** WHAT YOU WILL DO **
Wherever the word "Breast" appears in a line below, that line counts; report the total number of such lines only.

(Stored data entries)
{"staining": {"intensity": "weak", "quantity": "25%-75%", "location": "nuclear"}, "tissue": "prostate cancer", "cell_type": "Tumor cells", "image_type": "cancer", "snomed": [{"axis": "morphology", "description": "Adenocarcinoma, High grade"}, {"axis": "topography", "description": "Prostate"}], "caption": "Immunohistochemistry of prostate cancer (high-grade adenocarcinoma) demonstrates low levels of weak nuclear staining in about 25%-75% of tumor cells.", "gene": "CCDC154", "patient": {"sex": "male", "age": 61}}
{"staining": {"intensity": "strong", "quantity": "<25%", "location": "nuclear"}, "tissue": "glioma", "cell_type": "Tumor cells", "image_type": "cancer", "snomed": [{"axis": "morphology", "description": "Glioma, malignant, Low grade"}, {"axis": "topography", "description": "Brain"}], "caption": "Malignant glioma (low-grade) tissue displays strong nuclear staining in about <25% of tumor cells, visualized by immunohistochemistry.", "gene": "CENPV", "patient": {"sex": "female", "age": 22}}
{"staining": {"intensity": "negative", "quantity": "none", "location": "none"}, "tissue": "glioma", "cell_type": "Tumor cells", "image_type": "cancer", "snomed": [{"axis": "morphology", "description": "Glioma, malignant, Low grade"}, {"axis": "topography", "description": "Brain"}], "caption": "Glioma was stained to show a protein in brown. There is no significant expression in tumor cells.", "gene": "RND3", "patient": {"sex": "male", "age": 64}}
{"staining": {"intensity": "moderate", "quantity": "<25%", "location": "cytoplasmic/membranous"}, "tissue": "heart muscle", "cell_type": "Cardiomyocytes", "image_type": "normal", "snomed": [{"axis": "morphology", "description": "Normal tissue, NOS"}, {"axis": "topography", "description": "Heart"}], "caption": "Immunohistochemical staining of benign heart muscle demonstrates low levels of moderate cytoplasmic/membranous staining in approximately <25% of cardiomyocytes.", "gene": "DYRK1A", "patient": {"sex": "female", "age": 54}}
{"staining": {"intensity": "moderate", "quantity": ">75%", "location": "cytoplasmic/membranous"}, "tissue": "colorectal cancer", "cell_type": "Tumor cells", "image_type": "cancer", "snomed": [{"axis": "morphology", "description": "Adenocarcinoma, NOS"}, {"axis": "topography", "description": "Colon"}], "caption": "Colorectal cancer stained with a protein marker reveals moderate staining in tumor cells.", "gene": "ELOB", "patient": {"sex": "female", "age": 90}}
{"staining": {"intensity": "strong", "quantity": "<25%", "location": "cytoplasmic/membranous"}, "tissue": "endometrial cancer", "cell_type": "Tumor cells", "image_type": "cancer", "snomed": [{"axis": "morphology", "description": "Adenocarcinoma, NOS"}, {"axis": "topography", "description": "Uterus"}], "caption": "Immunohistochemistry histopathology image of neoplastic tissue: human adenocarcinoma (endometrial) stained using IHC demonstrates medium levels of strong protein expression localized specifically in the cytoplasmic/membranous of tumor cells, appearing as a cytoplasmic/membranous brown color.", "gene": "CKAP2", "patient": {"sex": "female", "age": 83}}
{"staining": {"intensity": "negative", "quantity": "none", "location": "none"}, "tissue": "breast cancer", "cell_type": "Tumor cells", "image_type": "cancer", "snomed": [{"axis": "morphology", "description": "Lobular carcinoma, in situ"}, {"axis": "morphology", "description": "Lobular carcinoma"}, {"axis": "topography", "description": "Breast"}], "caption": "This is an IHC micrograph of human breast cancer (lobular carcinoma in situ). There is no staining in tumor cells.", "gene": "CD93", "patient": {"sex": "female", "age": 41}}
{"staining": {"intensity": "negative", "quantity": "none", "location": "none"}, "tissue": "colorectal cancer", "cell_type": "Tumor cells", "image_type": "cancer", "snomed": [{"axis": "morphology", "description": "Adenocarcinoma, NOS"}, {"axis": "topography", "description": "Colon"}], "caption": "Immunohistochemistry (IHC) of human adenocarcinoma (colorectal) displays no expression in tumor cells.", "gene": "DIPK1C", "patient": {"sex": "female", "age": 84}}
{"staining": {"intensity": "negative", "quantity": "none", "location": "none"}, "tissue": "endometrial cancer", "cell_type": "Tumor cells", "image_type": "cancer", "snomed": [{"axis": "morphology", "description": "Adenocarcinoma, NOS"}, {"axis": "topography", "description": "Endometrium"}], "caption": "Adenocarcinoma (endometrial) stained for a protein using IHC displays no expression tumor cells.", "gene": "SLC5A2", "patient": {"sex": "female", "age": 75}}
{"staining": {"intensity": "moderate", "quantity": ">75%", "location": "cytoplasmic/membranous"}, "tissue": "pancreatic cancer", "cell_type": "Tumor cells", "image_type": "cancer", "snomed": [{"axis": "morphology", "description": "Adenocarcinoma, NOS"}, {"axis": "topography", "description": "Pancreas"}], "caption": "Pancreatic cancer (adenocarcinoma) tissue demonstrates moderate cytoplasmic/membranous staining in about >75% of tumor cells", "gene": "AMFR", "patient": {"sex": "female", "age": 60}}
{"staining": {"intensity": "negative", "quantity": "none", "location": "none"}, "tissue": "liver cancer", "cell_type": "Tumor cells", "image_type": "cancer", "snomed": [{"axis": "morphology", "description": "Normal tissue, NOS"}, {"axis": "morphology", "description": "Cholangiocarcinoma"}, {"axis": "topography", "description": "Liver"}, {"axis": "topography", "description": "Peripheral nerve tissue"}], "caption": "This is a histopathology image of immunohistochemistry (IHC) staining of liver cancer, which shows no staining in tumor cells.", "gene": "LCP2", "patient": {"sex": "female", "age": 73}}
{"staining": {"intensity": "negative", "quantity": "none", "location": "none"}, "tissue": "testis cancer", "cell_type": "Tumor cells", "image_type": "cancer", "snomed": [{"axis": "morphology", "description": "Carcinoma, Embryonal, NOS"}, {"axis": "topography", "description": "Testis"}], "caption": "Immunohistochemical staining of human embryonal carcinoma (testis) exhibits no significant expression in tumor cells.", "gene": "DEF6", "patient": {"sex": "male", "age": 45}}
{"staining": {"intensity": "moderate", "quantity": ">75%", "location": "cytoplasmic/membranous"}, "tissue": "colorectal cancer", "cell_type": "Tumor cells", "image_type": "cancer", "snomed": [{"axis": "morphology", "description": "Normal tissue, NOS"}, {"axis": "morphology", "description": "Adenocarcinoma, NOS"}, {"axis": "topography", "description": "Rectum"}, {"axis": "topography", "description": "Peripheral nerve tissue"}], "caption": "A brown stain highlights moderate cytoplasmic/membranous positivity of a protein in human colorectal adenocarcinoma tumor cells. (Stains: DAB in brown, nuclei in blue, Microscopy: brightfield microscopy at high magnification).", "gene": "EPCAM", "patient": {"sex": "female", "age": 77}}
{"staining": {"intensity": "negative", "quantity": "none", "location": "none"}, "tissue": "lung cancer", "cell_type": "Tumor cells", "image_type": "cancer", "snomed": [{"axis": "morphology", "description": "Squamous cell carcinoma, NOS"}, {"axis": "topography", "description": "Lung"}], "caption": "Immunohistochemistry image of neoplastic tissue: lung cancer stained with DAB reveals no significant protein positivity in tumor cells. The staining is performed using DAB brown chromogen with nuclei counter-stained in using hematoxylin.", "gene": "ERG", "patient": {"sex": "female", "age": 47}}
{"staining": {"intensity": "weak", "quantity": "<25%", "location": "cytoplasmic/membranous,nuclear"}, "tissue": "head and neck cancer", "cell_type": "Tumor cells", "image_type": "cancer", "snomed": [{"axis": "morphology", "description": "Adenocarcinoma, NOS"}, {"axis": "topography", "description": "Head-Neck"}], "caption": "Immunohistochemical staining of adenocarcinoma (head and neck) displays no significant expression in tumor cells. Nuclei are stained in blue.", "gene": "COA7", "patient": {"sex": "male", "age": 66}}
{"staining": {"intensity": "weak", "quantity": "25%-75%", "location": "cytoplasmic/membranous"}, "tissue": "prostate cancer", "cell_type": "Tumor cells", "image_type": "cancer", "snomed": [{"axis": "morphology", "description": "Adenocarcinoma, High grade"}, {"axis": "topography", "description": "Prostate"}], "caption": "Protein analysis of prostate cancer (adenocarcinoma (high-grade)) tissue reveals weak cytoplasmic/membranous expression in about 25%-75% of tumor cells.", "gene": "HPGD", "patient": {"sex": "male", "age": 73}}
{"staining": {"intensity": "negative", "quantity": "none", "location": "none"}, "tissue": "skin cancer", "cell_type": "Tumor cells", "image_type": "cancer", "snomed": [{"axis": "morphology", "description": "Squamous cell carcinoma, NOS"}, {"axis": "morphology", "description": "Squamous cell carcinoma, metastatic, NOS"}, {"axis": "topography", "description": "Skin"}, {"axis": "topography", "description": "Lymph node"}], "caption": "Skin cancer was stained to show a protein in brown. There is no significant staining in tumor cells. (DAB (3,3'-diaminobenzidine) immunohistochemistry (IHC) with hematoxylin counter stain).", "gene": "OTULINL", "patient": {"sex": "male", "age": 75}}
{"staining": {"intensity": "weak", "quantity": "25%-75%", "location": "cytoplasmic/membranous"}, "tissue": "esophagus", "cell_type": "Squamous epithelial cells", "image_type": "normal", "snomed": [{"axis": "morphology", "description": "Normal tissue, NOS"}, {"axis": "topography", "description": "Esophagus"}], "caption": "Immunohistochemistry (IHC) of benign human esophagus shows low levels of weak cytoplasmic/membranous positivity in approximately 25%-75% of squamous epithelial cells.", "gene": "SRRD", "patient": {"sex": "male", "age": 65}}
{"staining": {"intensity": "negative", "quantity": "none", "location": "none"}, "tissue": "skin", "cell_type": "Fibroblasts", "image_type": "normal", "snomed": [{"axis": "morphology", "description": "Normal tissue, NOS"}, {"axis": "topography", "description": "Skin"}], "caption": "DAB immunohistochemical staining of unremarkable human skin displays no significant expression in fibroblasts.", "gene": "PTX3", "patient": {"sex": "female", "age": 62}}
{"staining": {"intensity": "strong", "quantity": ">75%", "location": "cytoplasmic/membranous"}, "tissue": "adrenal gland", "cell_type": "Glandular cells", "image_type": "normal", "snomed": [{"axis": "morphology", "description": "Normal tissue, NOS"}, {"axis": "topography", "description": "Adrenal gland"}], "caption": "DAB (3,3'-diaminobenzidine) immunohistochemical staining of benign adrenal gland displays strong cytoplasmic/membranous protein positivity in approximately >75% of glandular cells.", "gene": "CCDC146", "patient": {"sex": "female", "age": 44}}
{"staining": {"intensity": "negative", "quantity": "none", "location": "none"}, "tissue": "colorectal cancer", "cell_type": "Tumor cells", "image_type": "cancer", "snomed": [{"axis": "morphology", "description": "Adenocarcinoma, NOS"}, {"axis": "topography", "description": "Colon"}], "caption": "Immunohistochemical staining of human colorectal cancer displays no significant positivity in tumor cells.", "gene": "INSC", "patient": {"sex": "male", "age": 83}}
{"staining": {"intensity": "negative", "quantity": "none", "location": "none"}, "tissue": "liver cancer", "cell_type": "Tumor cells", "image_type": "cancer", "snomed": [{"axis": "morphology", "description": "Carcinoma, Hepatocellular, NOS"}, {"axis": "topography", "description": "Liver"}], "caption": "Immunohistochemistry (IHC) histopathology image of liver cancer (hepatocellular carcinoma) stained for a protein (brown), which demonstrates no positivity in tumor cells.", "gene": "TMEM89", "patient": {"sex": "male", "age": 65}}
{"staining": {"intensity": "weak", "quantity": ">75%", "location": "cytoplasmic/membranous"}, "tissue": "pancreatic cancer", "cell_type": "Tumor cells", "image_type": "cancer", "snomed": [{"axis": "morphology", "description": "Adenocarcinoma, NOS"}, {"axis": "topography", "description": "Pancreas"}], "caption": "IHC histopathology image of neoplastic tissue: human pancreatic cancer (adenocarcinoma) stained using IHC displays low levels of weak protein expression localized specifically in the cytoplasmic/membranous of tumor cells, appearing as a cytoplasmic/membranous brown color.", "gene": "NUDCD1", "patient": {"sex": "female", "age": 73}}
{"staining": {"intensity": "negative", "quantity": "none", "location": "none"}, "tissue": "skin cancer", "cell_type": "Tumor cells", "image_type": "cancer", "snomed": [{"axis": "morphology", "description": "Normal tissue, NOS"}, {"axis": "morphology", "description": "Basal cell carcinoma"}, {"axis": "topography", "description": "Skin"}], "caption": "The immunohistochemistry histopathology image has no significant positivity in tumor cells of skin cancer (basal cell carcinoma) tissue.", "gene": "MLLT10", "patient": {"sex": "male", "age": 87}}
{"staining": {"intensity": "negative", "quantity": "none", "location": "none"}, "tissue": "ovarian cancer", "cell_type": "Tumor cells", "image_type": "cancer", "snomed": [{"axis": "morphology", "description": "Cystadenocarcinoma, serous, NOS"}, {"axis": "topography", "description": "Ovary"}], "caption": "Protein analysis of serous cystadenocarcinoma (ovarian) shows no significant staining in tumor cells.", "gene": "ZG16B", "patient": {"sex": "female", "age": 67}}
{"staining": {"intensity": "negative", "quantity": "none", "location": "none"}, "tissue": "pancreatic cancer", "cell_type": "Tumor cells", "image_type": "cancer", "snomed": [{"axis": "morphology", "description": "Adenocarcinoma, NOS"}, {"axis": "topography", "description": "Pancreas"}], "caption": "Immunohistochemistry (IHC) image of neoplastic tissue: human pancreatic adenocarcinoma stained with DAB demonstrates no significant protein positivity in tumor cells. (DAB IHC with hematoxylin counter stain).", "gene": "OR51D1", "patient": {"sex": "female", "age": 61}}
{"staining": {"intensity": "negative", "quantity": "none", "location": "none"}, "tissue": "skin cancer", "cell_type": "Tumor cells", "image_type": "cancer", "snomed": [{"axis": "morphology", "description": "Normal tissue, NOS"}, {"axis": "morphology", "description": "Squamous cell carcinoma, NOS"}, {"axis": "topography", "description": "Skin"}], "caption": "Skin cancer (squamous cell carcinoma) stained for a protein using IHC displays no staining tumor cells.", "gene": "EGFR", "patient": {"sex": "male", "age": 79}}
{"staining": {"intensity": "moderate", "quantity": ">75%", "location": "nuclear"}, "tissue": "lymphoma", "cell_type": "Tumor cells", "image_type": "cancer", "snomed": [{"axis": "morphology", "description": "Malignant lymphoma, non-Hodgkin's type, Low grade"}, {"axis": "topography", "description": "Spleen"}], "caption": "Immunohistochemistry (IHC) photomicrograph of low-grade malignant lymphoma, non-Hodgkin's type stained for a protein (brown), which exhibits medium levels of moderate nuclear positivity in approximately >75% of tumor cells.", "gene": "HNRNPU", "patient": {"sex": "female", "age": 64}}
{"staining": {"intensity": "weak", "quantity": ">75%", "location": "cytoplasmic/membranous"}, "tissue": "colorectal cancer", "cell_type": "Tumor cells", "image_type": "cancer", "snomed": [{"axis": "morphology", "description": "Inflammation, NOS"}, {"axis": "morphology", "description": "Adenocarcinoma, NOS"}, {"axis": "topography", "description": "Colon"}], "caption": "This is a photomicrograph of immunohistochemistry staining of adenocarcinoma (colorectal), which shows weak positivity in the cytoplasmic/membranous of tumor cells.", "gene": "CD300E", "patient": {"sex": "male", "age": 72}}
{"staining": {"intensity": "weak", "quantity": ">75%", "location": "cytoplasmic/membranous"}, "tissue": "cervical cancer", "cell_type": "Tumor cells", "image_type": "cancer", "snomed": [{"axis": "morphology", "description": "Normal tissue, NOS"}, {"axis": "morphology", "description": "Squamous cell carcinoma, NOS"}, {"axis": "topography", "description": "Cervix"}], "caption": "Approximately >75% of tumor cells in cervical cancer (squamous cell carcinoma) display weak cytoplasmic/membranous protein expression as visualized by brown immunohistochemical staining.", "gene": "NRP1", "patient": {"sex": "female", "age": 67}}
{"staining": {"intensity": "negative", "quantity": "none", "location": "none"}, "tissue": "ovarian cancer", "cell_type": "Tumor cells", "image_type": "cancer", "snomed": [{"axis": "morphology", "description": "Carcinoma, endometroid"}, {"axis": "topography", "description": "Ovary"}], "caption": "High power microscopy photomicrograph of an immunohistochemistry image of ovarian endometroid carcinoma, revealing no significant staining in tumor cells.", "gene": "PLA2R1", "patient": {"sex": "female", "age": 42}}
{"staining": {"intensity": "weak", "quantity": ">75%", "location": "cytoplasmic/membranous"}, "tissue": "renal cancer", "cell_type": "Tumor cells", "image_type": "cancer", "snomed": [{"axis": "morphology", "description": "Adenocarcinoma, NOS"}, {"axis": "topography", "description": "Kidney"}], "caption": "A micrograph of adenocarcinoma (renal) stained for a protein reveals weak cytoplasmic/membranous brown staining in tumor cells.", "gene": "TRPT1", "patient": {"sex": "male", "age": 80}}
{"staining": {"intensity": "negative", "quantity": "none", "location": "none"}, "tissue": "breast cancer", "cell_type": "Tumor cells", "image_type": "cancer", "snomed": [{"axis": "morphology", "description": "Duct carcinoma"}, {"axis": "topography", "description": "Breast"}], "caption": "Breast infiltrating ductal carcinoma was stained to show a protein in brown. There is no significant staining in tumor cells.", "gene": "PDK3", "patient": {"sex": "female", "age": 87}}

** ANSWER BOX **
2